Your goal
Output the lines from the top of the entries below to the line with "Issue no: 02, Jan 10-16", both included, exactly and without pictures.

##### Data for the task

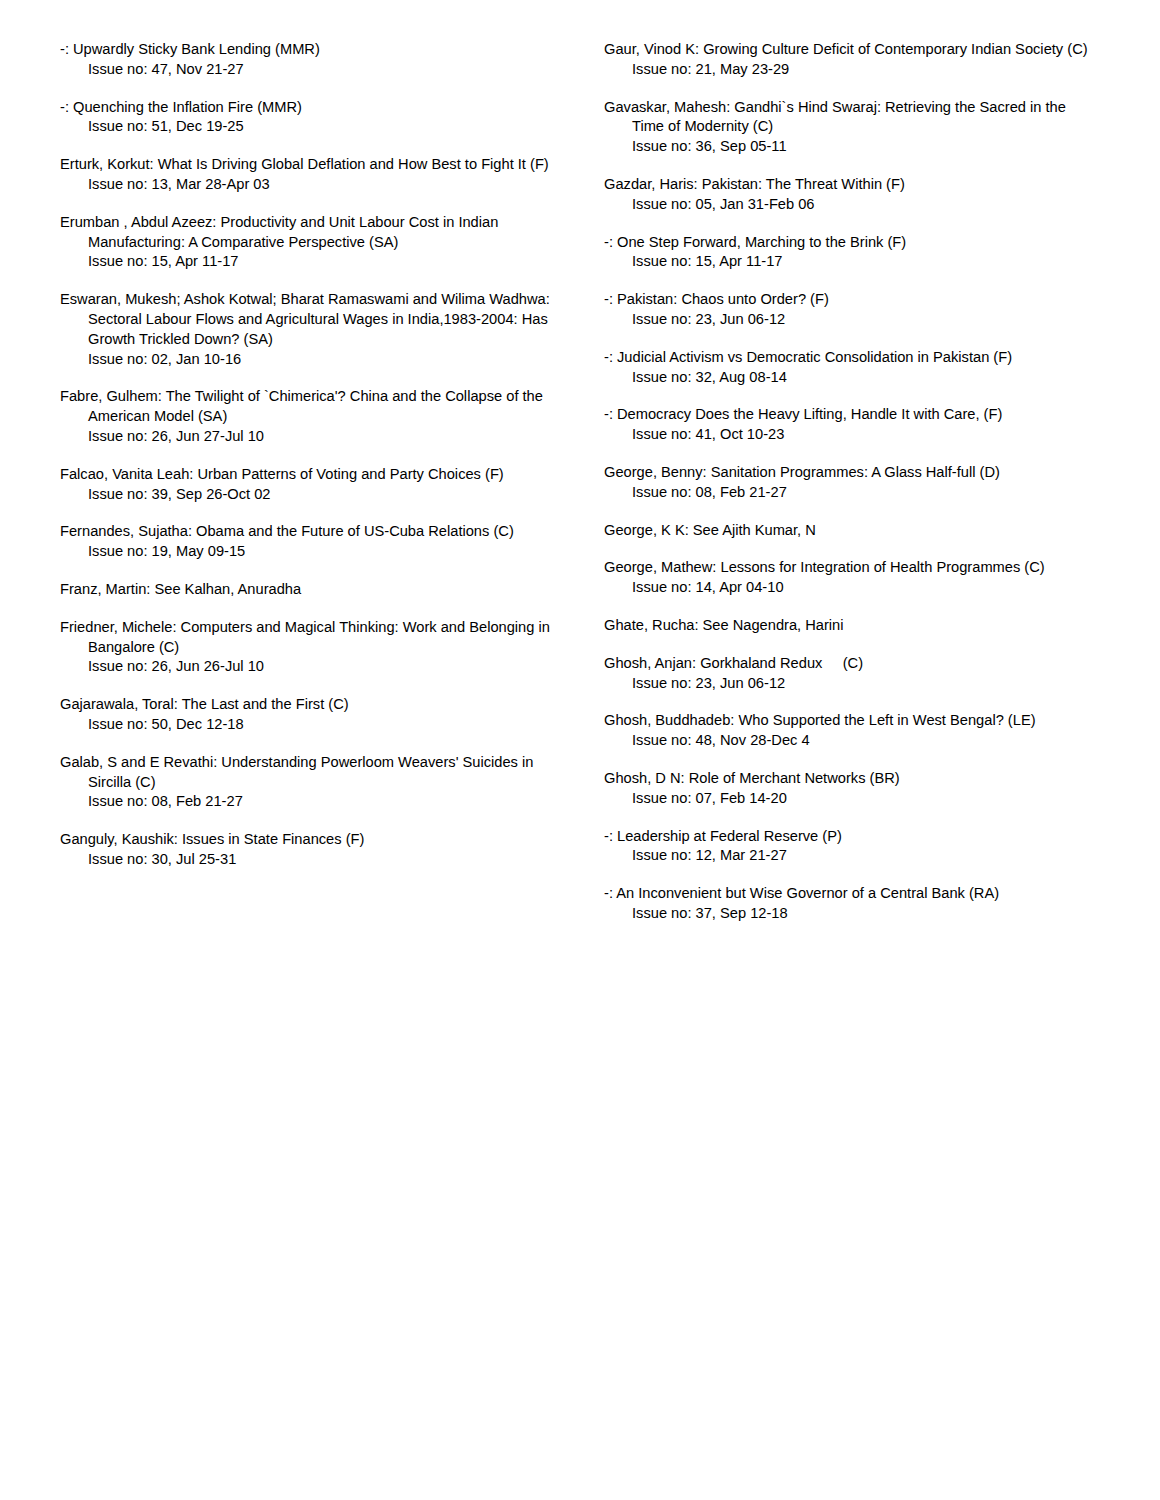-: Upwardly Sticky Bank Lending (MMR)
Issue no: 47, Nov 21-27
-: Quenching the Inflation Fire (MMR)
Issue no: 51, Dec 19-25
Erturk, Korkut: What Is Driving Global Deflation and How Best to Fight It (F)
Issue no: 13, Mar 28-Apr 03
Erumban , Abdul Azeez: Productivity and Unit Labour Cost in Indian Manufacturing: A Comparative Perspective (SA)
Issue no: 15, Apr 11-17
Eswaran, Mukesh; Ashok Kotwal; Bharat Ramaswami and Wilima Wadhwa: Sectoral Labour Flows and Agricultural Wages in India,1983-2004: Has Growth Trickled Down? (SA)
Issue no: 02, Jan 10-16
Fabre, Gulhem: The Twilight of `Chimerica'? China and the Collapse of the American Model (SA)
Issue no: 26, Jun 27-Jul 10
Falcao, Vanita Leah: Urban Patterns of Voting and Party Choices (F)
Issue no: 39, Sep 26-Oct 02
Fernandes, Sujatha: Obama and the Future of US-Cuba Relations (C)
Issue no: 19, May 09-15
Franz, Martin: See Kalhan, Anuradha
Friedner, Michele: Computers and Magical Thinking: Work and Belonging in Bangalore (C)
Issue no: 26, Jun 26-Jul 10
Gajarawala, Toral: The Last and the First (C)
Issue no: 50, Dec 12-18
Galab, S and E Revathi: Understanding Powerloom Weavers' Suicides in Sircilla (C)
Issue no: 08, Feb 21-27
Ganguly, Kaushik: Issues in State Finances (F)
Issue no: 30, Jul 25-31
Gaur, Vinod K: Growing Culture Deficit of Contemporary Indian Society (C)
Issue no: 21, May 23-29
Gavaskar, Mahesh: Gandhi`s Hind Swaraj: Retrieving the Sacred in the Time of Modernity (C)
Issue no: 36, Sep 05-11
Gazdar, Haris: Pakistan: The Threat Within (F)
Issue no: 05, Jan 31-Feb 06
-: One Step Forward, Marching to the Brink (F)
Issue no: 15, Apr 11-17
-: Pakistan: Chaos unto Order? (F)
Issue no: 23, Jun 06-12
-: Judicial Activism vs Democratic Consolidation in Pakistan (F)
Issue no: 32, Aug 08-14
-: Democracy Does the Heavy Lifting, Handle It with Care, (F)
Issue no: 41, Oct 10-23
George, Benny: Sanitation Programmes: A Glass Half-full (D)
Issue no: 08, Feb 21-27
George, K K: See Ajith Kumar, N
George, Mathew: Lessons for Integration of Health Programmes (C)
Issue no: 14, Apr 04-10
Ghate, Rucha: See Nagendra, Harini
Ghosh, Anjan: Gorkhaland Redux (C)
Issue no: 23, Jun 06-12
Ghosh, Buddhadeb: Who Supported the Left in West Bengal? (LE)
Issue no: 48, Nov 28-Dec 4
Ghosh, D N: Role of Merchant Networks (BR)
Issue no: 07, Feb 14-20
-: Leadership at Federal Reserve (P)
Issue no: 12, Mar 21-27
-: An Inconvenient but Wise Governor of a Central Bank (RA)
Issue no: 37, Sep 12-18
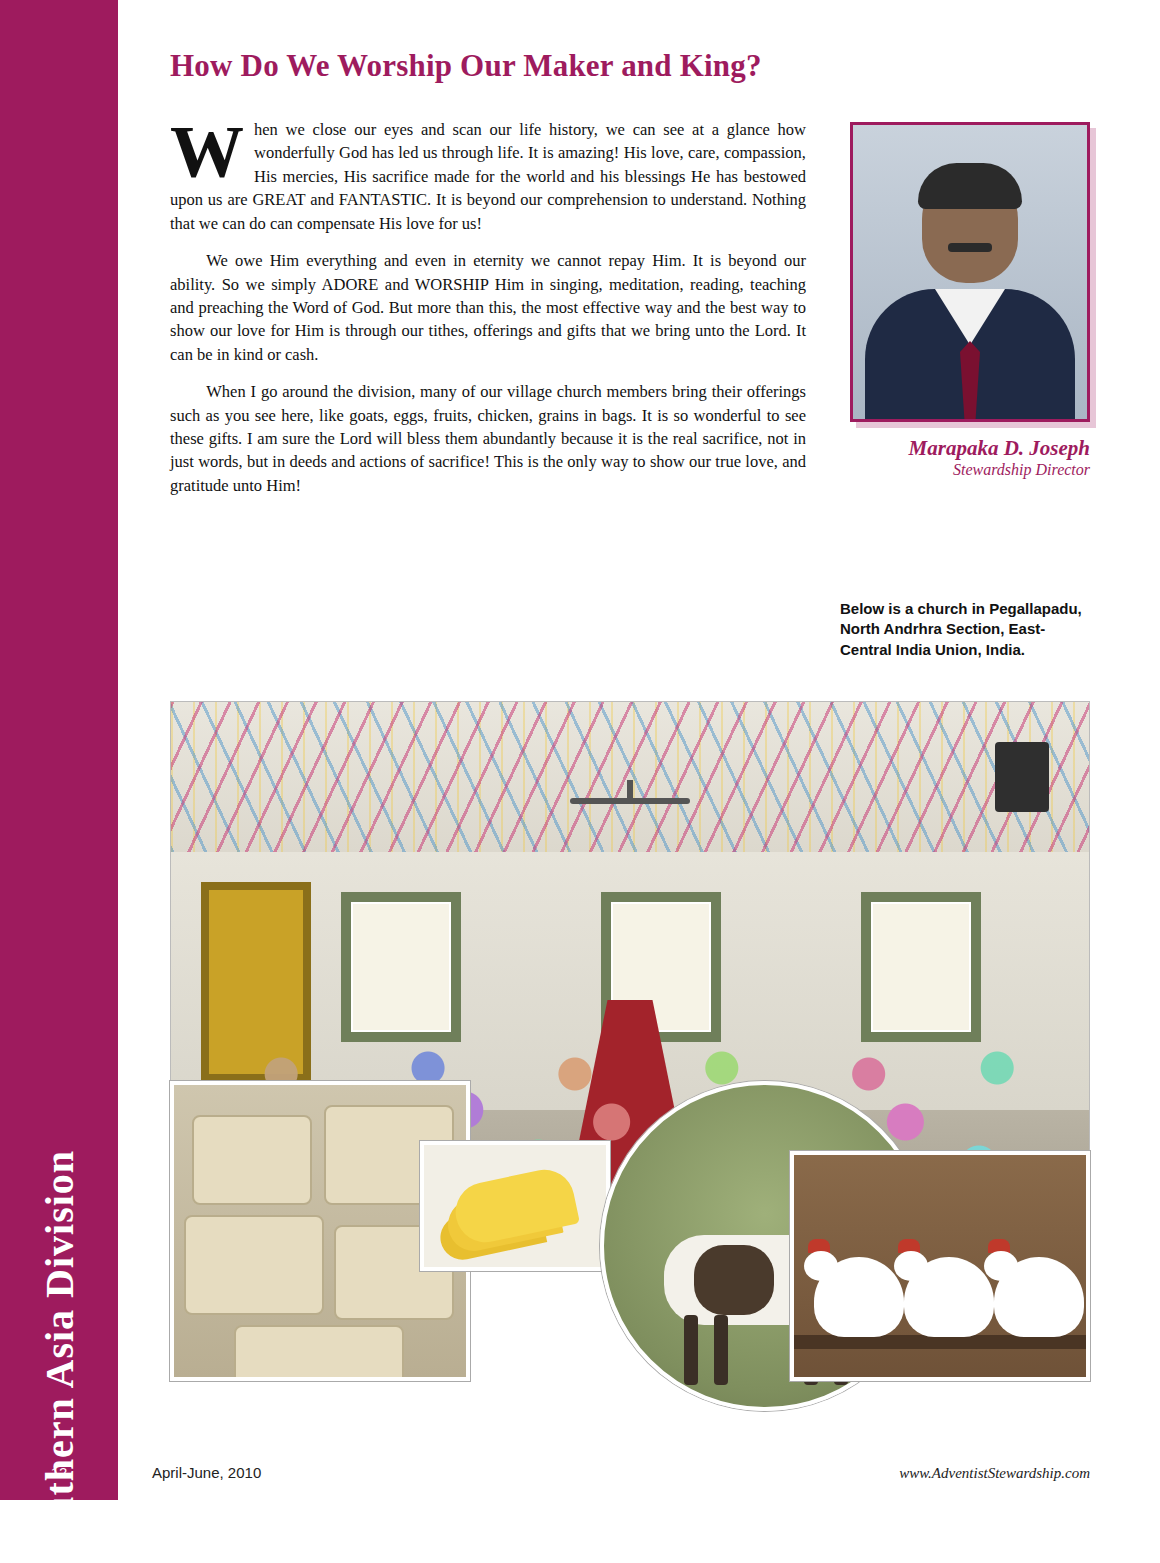Southern Asia Division
How Do We Worship Our Maker and King?
When we close our eyes and scan our life history, we can see at a glance how wonderfully God has led us through life. It is amazing! His love, care, compassion, His mercies, His sacrifice made for the world and his blessings He has bestowed upon us are GREAT and FANTASTIC. It is beyond our comprehension to understand. Nothing that we can do can compensate His love for us!
We owe Him everything and even in eternity we cannot repay Him. It is beyond our ability. So we simply ADORE and WORSHIP Him in singing, meditation, reading, teaching and preaching the Word of God. But more than this, the most effective way and the best way to show our love for Him is through our tithes, offerings and gifts that we bring unto the Lord. It can be in kind or cash.
When I go around the division, many of our village church members bring their offerings such as you see here, like goats, eggs, fruits, chicken, grains in bags. It is so wonderful to see these gifts. I am sure the Lord will bless them abundantly because it is the real sacrifice, not in just words, but in deeds and actions of sacrifice! This is the only way to show our true love, and gratitude unto Him!
Marapaka D. Joseph Stewardship Director
Below is a church in Pegallapadu, North Andrhra Section, East-Central India Union, India.
12
April-June, 2010
www.AdventistStewardship.com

##########

Response to the task
-: Upwardly Sticky Bank Lending (MMR)
Issue no: 47, Nov 21-27
-: Quenching the Inflation Fire (MMR)
Issue no: 51, Dec 19-25
Erturk, Korkut: What Is Driving Global Deflation and How Best to Fight It (F)
Issue no: 13, Mar 28-Apr 03
Erumban , Abdul Azeez: Productivity and Unit Labour Cost in Indian Manufacturing: A Comparative Perspective (SA)
Issue no: 15, Apr 11-17
Eswaran, Mukesh; Ashok Kotwal; Bharat Ramaswami and Wilima Wadhwa: Sectoral Labour Flows and Agricultural Wages in India,1983-2004: Has Growth Trickled Down? (SA)
Issue no: 02, Jan 10-16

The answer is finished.